_ЗАДАЧИ И ЗАДАНИЯ_.
(1) Какую повесть Крестовского называет отрывок о романе и русской жизни?
(2) Напишите продолжение отрывка о романе и русской жизни после его последнего предложения.

_ТЕКСТ ДЛЯ ЧТЕНИЯ_.
---+---

К такой именно категории повествовательных сочинений относится и рассматриваемый нами роман. Но если уже в самом своем источнике этот род производит не всегда удовлетворительное впечатление, то понятно, что перенесенный на иную, не совсем благоприятную для него почву и разрабатываемый менее искусными руками он должен поражать еще более невыгодным образом. Как ни мало развито русское общество, но, быть может, по этому-то самому в нем меньше замечается той тошной и скучной искусственности, которая так ловко замаскировывает себя всякого рода лицемерными тонкостями и приличиями. Характеристические черты русской жизни крупны, резки и откровенны; в ней можно отыскать непочатые углы всякого рода грубости и самого несносного невежества, но очень мало лицемерства. Поэтому-то, быть может, писательница, сама по себе очень даровитая (мы говорим о Крестовском, авторе повести «В ожидании лучшего» * ), но постоянно стоявшая в своих сочинениях на почве психологических тонкостей, никогда не пользовалась у нас тем успехом, который принадлежал ей по праву таланта, и стяжала себе лишь почетную известность.

---+---

_ДАННЫЕ ДЛЯ АНАЛИЗА_.
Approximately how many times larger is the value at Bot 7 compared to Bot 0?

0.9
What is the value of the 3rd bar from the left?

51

---+---

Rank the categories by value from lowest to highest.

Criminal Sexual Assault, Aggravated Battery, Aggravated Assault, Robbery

---+---

_ОТВЕТЫ ПО ЗАДАНИЯМ_.
(1) «В ожидании лучшего».

(2)
Тем меньшее право может предъявить на внимание публики г-жа Камская. Роман ее положительно плох. Тут все дело в том, что какая-то Настасья Алексевна не может дать себе отчета в том, любит ли она Александра Сергеича или не любит. С лишком 160 стр. очень убористой печати наполнены этим каверзным распутыванием и запутыванием нитей, лежащих ровно и не нуждающихся ни в каком сплетении. Напутает эта девица – и станет поодаль, полюбуется, хорошо ли напутала; потом зачнет распутывать, распутает – и опять станет поодаль, посмотрит, не рано ли распутала. Даже законных побудительных причин для путаницы никаких нет, а просто хочется нелепым образом подразнить себя и других. С своей стороны, Александр Сергеич тоже охотник попутать; он любит Наталью Алексевну и даже знает это, но в то же время действует относительно ее как совершенный шалопай. В заключение эти люди соединяются браком и уезжают куда-то в захолустье, где, конечно, будут с успехом продолжать свою игру в прятки. Сознайтесь, что неестественнее этого положения трудно что-нибудь выдумать.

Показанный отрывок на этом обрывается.